Wildlife | Nature Reserves in Berkshire
Local Nature Reserves (or LNRs) are for both people and wildlife. They are places with wildlife or geological features that are of special interest locally, which give people special opportunities to study and learn about them or simply enjoy and have contact with nature.
There are over 600 LNRs in England today ranging from windswept coastal headlands, ancient woodlands and flower rich meadows to former inner city railways, long abandoned landfill sites and industrial areas. In total they cover over 29 000 ha, forming an impressive natural resource which makes an important contribution to England's biodiversity.
English Nature designates reserve status for areas of land, they recommend that they should be normally greater than 2ha in size and capable of being managed with the conservation of nature and/or the maintenance of special opportunities for study, research or enjoyment of nature as the priority concern and one or more of the following:
- Of high natural interest in the local context
- Of some reasonable natural interest and of high value in the local context for formal education or research
- Of some reasonable natural interest and of high value in the local context for the informal enjoyment of nature by the public
- There are many designated statuses of nature reserves around Berkshire and the UK, this depends on whether there are Nationally rare, or endangered species or habitats. This would be a National Nature Reserve (NNR). E.g. Burnham Beeches, Slough.
- An area which is of scientific interest, and that will be studied is called a Site of Special Scientific Interest (SSSI). E.g. Watts Reserve, Lambourn.
- An area of high scenic quality is designated by the Countryside Commission as an Area of Outstanding Natural Beauty (AONB).
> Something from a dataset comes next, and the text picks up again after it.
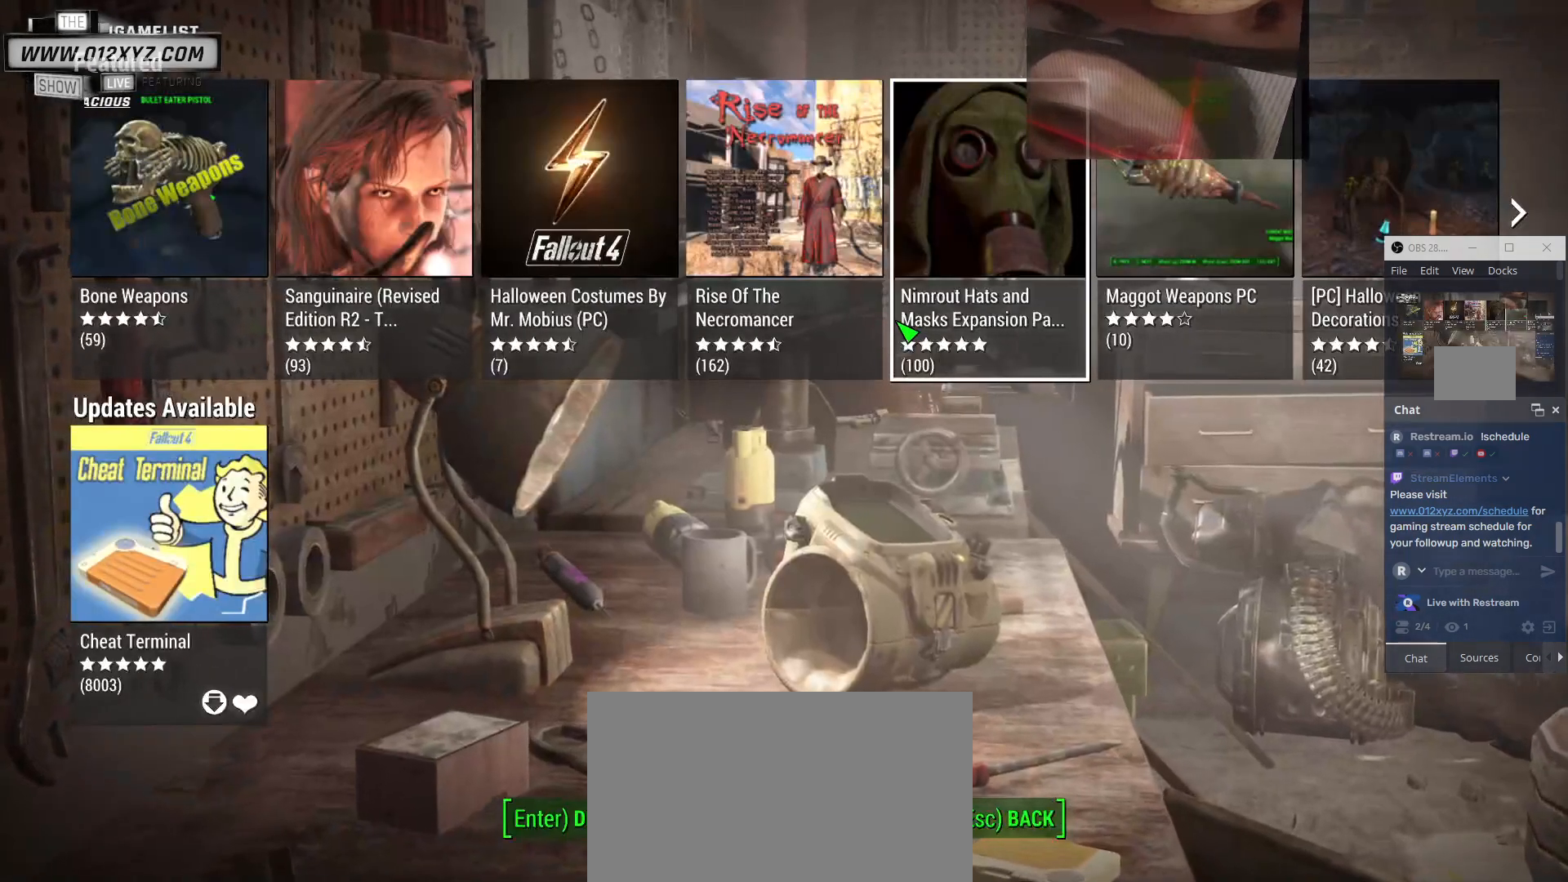
{"keys": [], "mouse": [], "events": []}
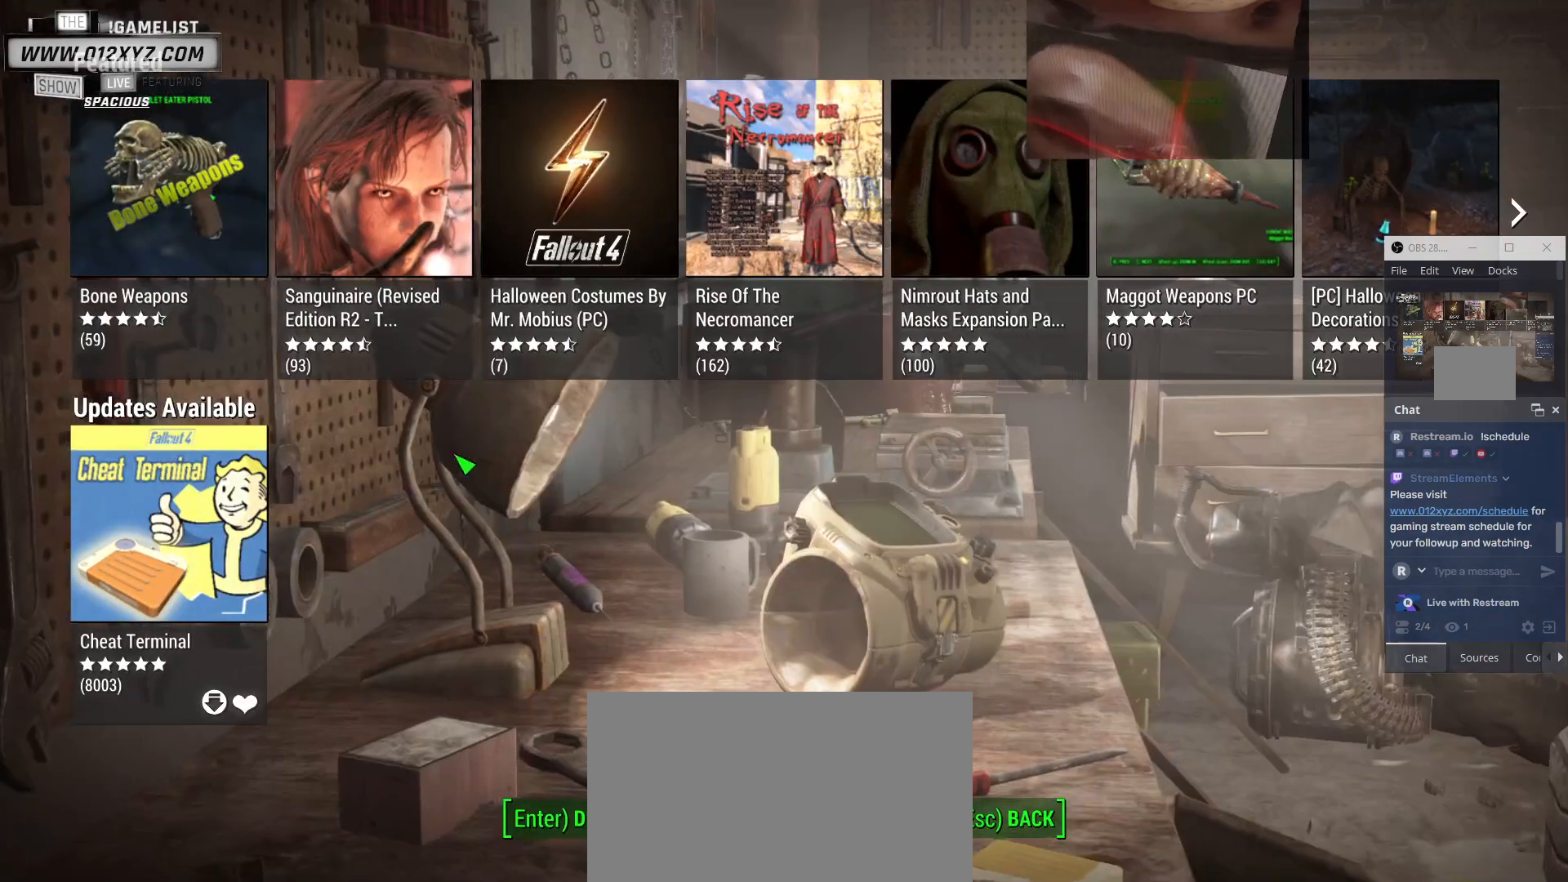
{"keys": [], "mouse": [], "events": []}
E.g The Chilterns.
Learn about conservation methods in Reserve Management
In Berkshire and across the rest of Britain today, the survival of wildlife often takes second place to human activity, towns and road networks expand, woodlands make way for housing estates and rivers are polluted. Perhaps the most dramatic changes to our countryside have occurred because of developments in agriculture and forestry. Small fields, hedgerows with coppiced woodlands have in many cases been replaced by large fields with arable crops, sprayed with chemicals and cultivated by huge machines. The diversity of plants and animals have been seriously reduced because of these pressures to farming communities to increase food production.
In an effort to conserve what remains, nature reserves were created with the following main objectives:
- To act as wildlife havens that will encourage and protect all species visiting it, in a countryside that can no longer support the rich wildlife which used to be widespread in our countryside.
- To act as "reservoirs" of species, from which wildlife can spread back into the countryside if conditions become favourable.
- To act as places for scientific study of wildlife.
- To be places for the public to visit and enjoy, allowing people to appreciate and understand wildlife, and encouraging them to help protect it.